On 28 May 1793, Sarah married earthenware manufacturer Charles Simpson at St. Giles’ Church, Newcastle-under-Lyme.  

John served an apprenticeship in the pottery industry. He married Lydia Cash on 30 September 1805 at St. Bartholomew’s Church, Norton-in-the Moors.

Shortly after John’s wedding, his stepfather, Charles Simpson, started making pottery at a factory in Sandyford.

Sarah and Charles left Longton and moved to Tunstall, where they lived at Newfield Hall. John and Lydia came to live with them. John managed the Newfield Estate for its owner, Admiral Smith Child, and went into partnership with him. They formed a company, Child & Clive. The firm mined coal and ironstone at Clanway Colliery and made earthenware at Newfield Pottery. 

John was an astute entrepreneur. He realised Tunstall was a growing industrial town. A town that needed shops, a market square and a civic building containing a covered market and a courtroom, where Justices of the Peace could hold Petty Sessions (Magistrates’ Courts) and try minor criminal cases.

John formed a company to finance the project and sold its shares to local businesspeople. The company leased a plot of land, on a field called Stony Croft, for 500 years at an annual rent of £5 from Walter Sneyd, the Lord of the Manor, who lived at Keele Hall. Shares in the company cost £25 each. John bought one share. Walter bought eight, and Ralph Hall, the company’s treasurer, bought two.  

Between 1816 and 1817, the company created Market Place, a market square surrounded by shops and erected a civic building. The building had two names until it became known as the Town Hall in the 1840s. The company called it the Courthouse, and the Sneyd family called it the Market Hall. In the late 1830s, Market Place’s name was changed to Market Square.

NSH-2o24(F) 

Tunstall’s 18th Century Pottery Industry

Some jasper made at Adams’ Greengates Pottery in Tunstall was equal to, if not superior to, jasper made by Wedgwood at Etruria

William Adams’ Greengates Pottery in Tunstall.

During the 18th century, the Industrial Revolution changed the face of Britain, making it the ‘workshop of the world’. 

Earthenware factories were built in Tunstall, a township that included Sandyford, Newfield and Furlong.

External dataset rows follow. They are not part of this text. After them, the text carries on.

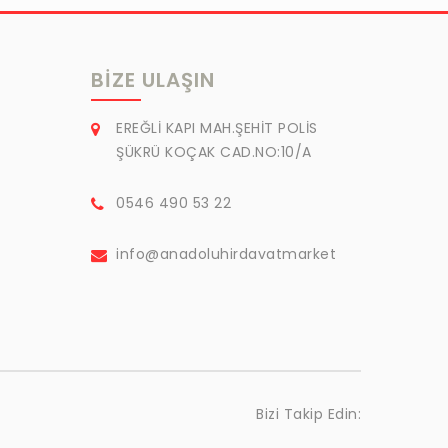
BIZE ULAŞIN
EREĞLİ KAPI MAH.ŞEHİT POLİS
ŞÜKRÜ KOÇAK CAD.NO:10/A
0546 490 53 22
info@anadoluhirdavatmarket
Bizi Takip Edin:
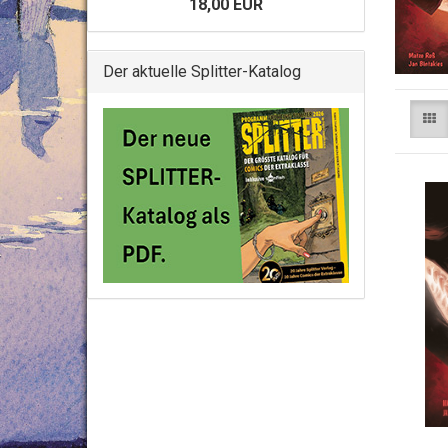
18,00 EUR
Der aktuelle Splitter-Katalog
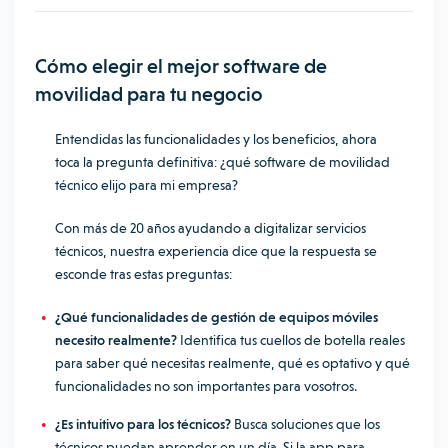
Cómo elegir el mejor software de
movilidad para tu negocio
Entendidas las funcionalidades y los beneficios, ahora
toca la pregunta definitiva: ¿qué software de movilidad
técnico elijo para mi empresa?
Con más de 20 años ayudando a digitalizar servicios
técnicos, nuestra experiencia dice que la respuesta se
esconde tras estas preguntas:
¿Qué funcionalidades de gestión de equipos móviles
necesito realmente?
Identifica tus cuellos de botella reales
para saber qué necesitas realmente, qué es optativo y qué
funcionalidades no son importantes para vosotros.
¿Es intuitivo para los técnicos?
Busca soluciones que los
técnicos puedan aprender en un día. Si la app para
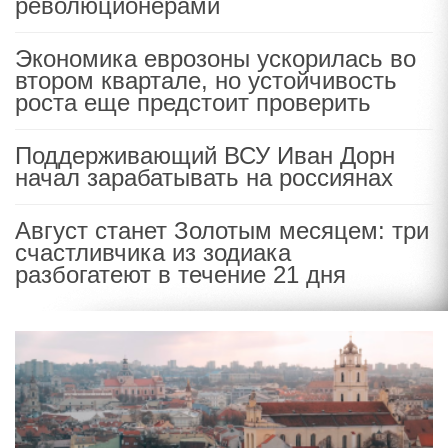
революционерами
Экономика еврозоны ускорилась во
втором квартале, но устойчивость
роста еще предстоит проверить
Поддерживающий ВСУ Иван Дорн
начал зарабатывать на россиянах
Август станет Золотым месяцем: три
счастливчика из зодиака
разбогатеют в течение 21 дня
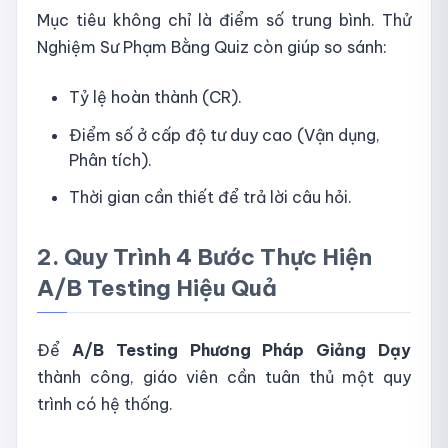
Mục tiêu không chỉ là điểm số trung bình. Thử
Nghiệm Sư Phạm Bằng Quiz còn giúp so sánh:
Tỷ lệ hoàn thành (CR).
Điểm số ở cấp độ tư duy cao (Vận dụng,
Phân tích).
Thời gian cần thiết để trả lời câu hỏi.
2. Quy Trình 4 Bước Thực Hiện
A/B Testing Hiệu Quả
Để
A/B Testing Phương Pháp Giảng Dạy
thành công, giáo viên cần tuân thủ một quy
trình có hệ thống.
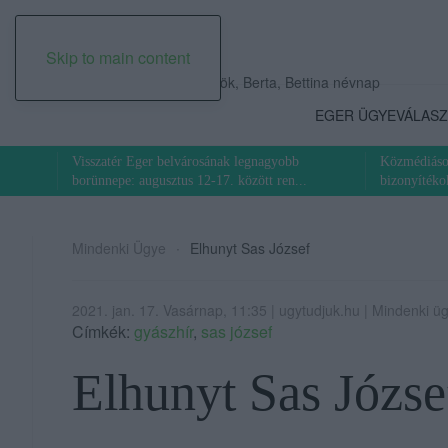
Skip to main content
2026. augusztus 06., csütörtök, Berta, Bettina névnap
EGER ÜGYE
VÁLASZ
Visszatér Eger belvárosának legnagyobb
Közmédiások
borünnepe: augusztus 12-17. között ren...
bizonyítékok
Mindenki Ügye
Elhunyt Sas József
2021. jan. 17. Vasárnap, 11:35 | ugytudjuk.hu | Mindenki ü
Címkék:
gyászhír
,
sas józsef
Elhunyt Sas Józse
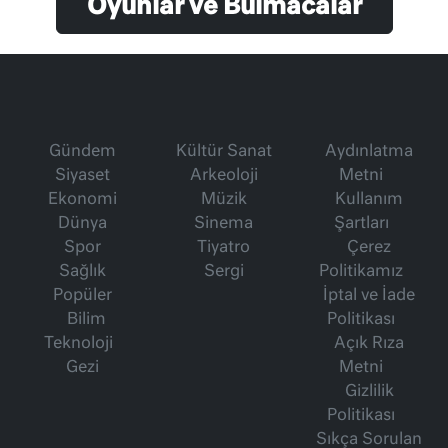
Oyunlar ve Bulmacalar
Gündem
Kültür Sanat
Aydınlatma
Siyaset
Arkeoloji
Metni
Ekonomi
Müzik
Kullanım
Dünya
Sinema
Şartları
Spor
Tiyatro
Çerez
Sağlık
Sergi
Politikamız
Popüler
İptal ve İade
Bilim
Politikası
Teknoloji
Açık Rıza
Gezi
Metni
Gizlilik
Politikası
Sıkça Sorulan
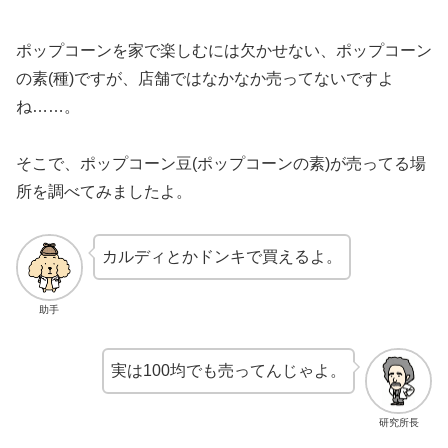
ポップコーンを家で楽しむには欠かせない、ポップコーン
の素(種)ですが、店舗ではなかなか売ってないですよ
ね……。
そこで、ポップコーン豆(ポップコーンの素)が売ってる場
所を調べてみましたよ。
カルディとかドンキで買えるよ。
助手
実は100均でも売ってんじゃよ。
研究所長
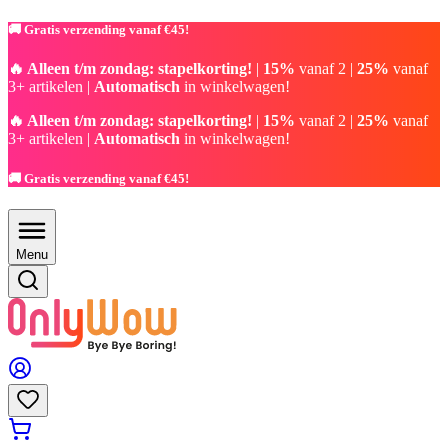
🚚 Gratis verzending vanaf €45!
🔥 Alleen t/m zondag: stapelkorting!
|
15%
vanaf 2 |
25%
vanaf
3+ artikelen |
Automatisch
in winkelwagen!
🔥 Alleen t/m zondag: stapelkorting!
|
15%
vanaf 2 |
25%
vanaf
3+ artikelen |
Automatisch
in winkelwagen!
🚚 Gratis verzending vanaf €45!
Menu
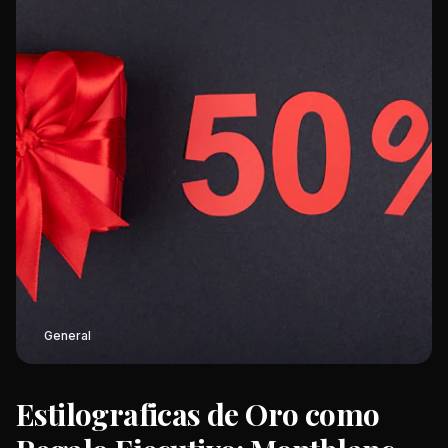
General
Estilograficas de Oro como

At the end of the 18th century, there were seven factories making pottery. Small coal and ironstone mines were scattered throughout the district. Blue bricks and tiles were made in the Chatterley Valley. 

As early as 1735, William Simpson was making earthenware in the township. By 1750, Enoch Booth had a factory near a field called Stony Croft. The factory made cream coloured ware glazed with a mixture of lead ore and ground flint. 

In 1763, Admiral Smith Child built Newfield Pottery, where he produced earthenware. By the 1780s, two brothers, Samuel and Thomas Cartlich, were making pottery and mining coal at Sandyford. There were brick kilns, coal mines, a flint mill and a crate maker’s workshop at Furlong. 

During the 1740s, George Booth and his son Thomas leased a pottery factory. on an estate called Will Flats, next to Furlong Lane. In 1779, Burslem pottery manufacturer William Adams rented the factory and part of the estate.

On 1 March 1784, William purchased the factory and the land he had been renting. He changed the estate’s name from Will Flats to Greengates and demolished the old factory.

William built Greengates Pottery (shown above), where he made high-quality stoneware and jasper ornaments for the luxury market. He employed Swiss modeller Joseph Mongolot. Joseph helped him create models for moulds to produce the bas-reliefs for jasper and stoneware. 

Pottery produced by William was sold to wealthy customers. Some purchased ware from his showrooms in Fleet Street, London. Others visited the Greengates factory’s showrooms where they bought tea sets, dinner services, jasper, and stoneware ornaments.  

In his book, Marks and Monograms on Pottery and Porcelain, William Chaffer mentioned the quality of Adams’ jasper. He said some of it was “equal to, if not superior to” jasper made at Etruria by Wedgwood.